そう心の中で考えた私はお話をしてもらうことにした。



「では、そのお話をお願いします」



「え!話してもいいんですか!では、申請を行いながら語りますね!」



 身体を机から突き出し、目を輝かせながらそういうと、彼の虚機友導の瞳は光を放射して、彼の広げた紙に何やら文字を写し出した。



 そこからの彼の話は、想像の五倍は長かった……。申請の作業は物の数分で終わったようだが、彼の話はとどまることを知らなかった。『話が長すぎる!』と彼に向かって直接言ってしまおうかとも考えたが、彼はこの学園都市で一番偉い立場の人間、それは得策ではないという結論に至った。
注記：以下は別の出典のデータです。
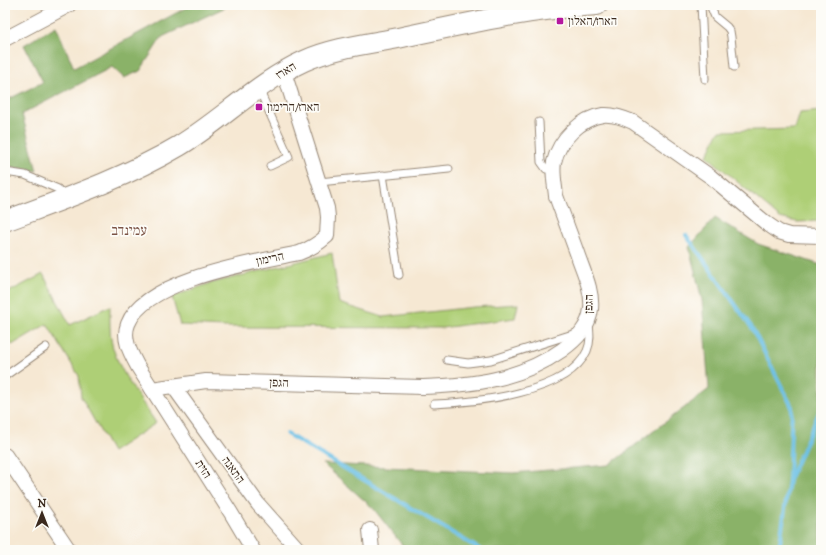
<svg xmlns="http://www.w3.org/2000/svg" width="826" height="555" font-family="'IM FELL DW Pica','Frank Ruhl Libre',serif">
<rect width="100%" height="100%" fill="#fdfcf7"/>
<filter id="ink" filterUnits="userSpaceOnUse"><feTurbulence type="fractalNoise" baseFrequency=".025" numOctaves="2"/><feDisplacementMap in="SourceGraphic" scale="8" xChannelSelector="R" yChannelSelector="G"/><feConvolveMatrix kernelMatrix="1 2 1 2 8 2 1 2 1" color-interpolation-filters="sRGB"/></filter>
<filter id="wash" filterUnits="userSpaceOnUse"><feTurbulence type="fractalNoise" baseFrequency=".012" numOctaves="4" result="noise"/><feDisplacementMap in="SourceGraphic" scale="16" xChannelSelector="R" yChannelSelector="G"/><feGaussianBlur stdDeviation="0.9" result="paint"/><feColorMatrix in="noise" values="0 0 0 0 0 0 0 0 0 0 0 0 0 0 0 0 0 1.4 0 .05"/><feComposite in="paint" operator="in"/></filter>
<g filter="url(#wash)">
<rect width="100%" height="100%" fill="#f6e8d3"/>
<g fill="#aecf76" stroke="#747c4a">
<path d="M821 111V221L797 222 780 218 707 156 719 131 795 129 800 113Z"/>
<path d="M332 253 339 303 383 317 474 307 518 304 515 318 442 328 225 327 180 325 172 297 208 284Z"/>
<path d="M43 274 70 325 110 306C110 320 109 334 113 348 120 373 142 401 156 423L112 452 81 397 79 376 47 324 12 345 5 334V294Z"/>
</g>
<g fill="#8ab267" stroke="#626e42">
<path d="M191 5H230L162 37 140 71 124 78 112 67 22 114 37 171 8 166 5 161V101L43 82 24 45 56 26 74 68Z"/>
<path d="M715 218 758 244 821 265V550H406L373 508 323 464 513 473 609 465 709 389 702 300 689 247Z"/>
</g>
<g fill="none" stroke-linecap="round" stroke-linejoin="round">
<g stroke="#6ac0e6" stroke-width="4">
<path d="M686 235 752 328 792 407 789 480"/>
<path d="M287 434 481 550"/>
<path d="M779 550 789 480 821 408"/>
</g>
</g>
</g>
<g filter="url(#ink)">
<g fill="none" stroke-linecap="round" stroke-linejoin="round">
<defs>
<g id="lane">
<path d="M701 5 705 79"/>
<path d="M710 5 715 17 727 27 730 31 731 37 734 67"/>
<path d="M259 89 289 157 270 166"/>
<path d="M539 122 541 162 546 169 554 170"/>
<path d="M5 172 25 175 58 189 63 197"/>
<path d="M383 175 399 275"/>
<path d="M319 182 449 169"/>
<path d="M447 360 468 363 491 360 576 333"/>
<path d="M5 376 46 347"/>
<path d="M434 404C475 402 568 394 587 351 591 342 590 333 589 324"/>
</g>
<g id="street">
<path d="M5 39 69 5"/>
<path d="M173 386 258 504 299 550"/>
<path d="M152 389 206 381 423 387C473 385 520 380 562 350 577 339 589 327 591 309 593 290 583 271 577 253 570 234 563 215 556 196 555 185 552 173 554 162 559 140 581 118 603 115 614 114 624 118 633 122L711 177 766 223 779 232 789 235 821 236"/>
<path d="M5 455 69 550"/>
<path d="M370 530 372 550"/>
<path d="M253 550 231 513 138 367C131 354 122 339 128 324 145 279 256 262 299 253 310 249 318 244 327 236L328 217 327 208 284 72"/>
</g>
<path id="secondary" d="M5 221C64 199 125 178 179 146 222 120 258 82 304 61 333 48 367 44 398 38 464 24 529 9 597 5"/>
</defs>
<use href="#lane" stroke="#988978" stroke-width="9"/>
<use href="#street" stroke="#988978" stroke-width="16"/>
<use href="#secondary" stroke="#988978" stroke-width="22"/>
<use href="#lane" stroke="#fff" stroke-width="7"/>
<use href="#street" stroke="#fff" stroke-width="14"/>
<use href="#secondary" stroke="#fff" stroke-width="20"/>
</g>
</g>
<g fill="#b5179e" stroke="#fdfcf7" stroke-width="1.5">
<rect x="556" y="17" width="8" height="8" rx="2"/>
<rect x="255" y="103" width="8" height="8" rx="2"/>
</g>
<g text-anchor="middle" dominant-baseline="central" stroke-width="3.5" stroke-linejoin="round" paint-order="stroke">
<g font-size="12" fill="#3b2a1e" stroke="#fdfcf7" text-anchor="start">
<text x="568" y="21">הארז/האלון</text>
<text x="267" y="107">הארז/הרימון</text>
</g>
<g font-size="12" fill="#3b2a1e" stroke="#fdfcf7">
<text transform="translate(286 71) rotate(-31)">הארז</text>
<text transform="translate(270 259) rotate(-12)">הרימון</text>
<text transform="translate(589 304) rotate(-88)">הגפן</text>
<text transform="translate(279 383) rotate(2)">הגפן</text>
<text transform="translate(203 469) rotate(58)">הזית</text>
<text transform="translate(233 470) rotate(54)">התאנה</text>
</g>
<g font-size="14" fill="#7c5447" stroke="#fdfcf7">
<text x="129" y="231">עמינדב</text>
</g>
</g>
<rect width="826" height="555" fill="none" stroke="#fdfcf7" stroke-width="20"/>
<g transform="translate(42 513)" stroke="#fdfcf7" stroke-width="3" paint-order="stroke">
<path d="M0-3L7 15L0 10L-7 15Z" fill="#3b2a1e"/>
<text y="-6" font-size="11" font-weight="bold" text-anchor="middle" fill="#3b2a1e">N</text>
</g>
</svg>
 その結果、彼の話を立ちながら聞いていた私たちは、途中から横にある客人用のソファに座らされ、彼の話を延々と聞くはめになってしまった。



 彼の話を要約すると、まあ長すぎて途中聞いてない部分もあり、どの部分を要約すればいいかわからないが………。


 学園の最優秀パーティーのメンバーとして卒業した彼は、最速でダンジョンをクリアして、そのまま転拡者協会に入会。その後、いろいろな場所を冒険して強くなり、当時誰も倒せなかった赤鎧竜を倒した功績を認められ、女帝陛下から褒美として今の若々しい体をいただいたという話だった。

 この武勇伝を、三時間くらい聞かされた私たちは、へとへとになって議会長室を後にした。



「申請は完了したから、頑張ってください!【君臨少女】」



 議会長は満足げな顔で私たちを見送った。



「ごめんなさい。私が興味本位で彼に話を聞かせてくれなんて、言ってしまったせいで………」



 私は心の底から二人に申し訳ない気持ちで謝った。ほんとに申し訳ない。



「う、うん。まあ、あれはしょうがないよ」



「私、あのかわいいのは嫌い」



 二人はげっそりとした顔をしながら私の隣を歩いている。



「あ!午前中の授業ってもう終わってしまったのでは……」



 部屋を出て外の空気を吸い冷静になった私は、もうすでに正午を回っている時計を見て、そのことに気が付いた。



「あー、もう終わってるね。でも大丈夫、パーティー戦に役立ちそうな授業じゃないから………」



 そう言った彼女の顔はいまだにげんなりとしている。

 今日中にほかのパーティーメンバーに挨拶を済ませておきたがったが、予想外のハプニングに時間を取られてしまった。軽率な行動をしてしまったと反省する。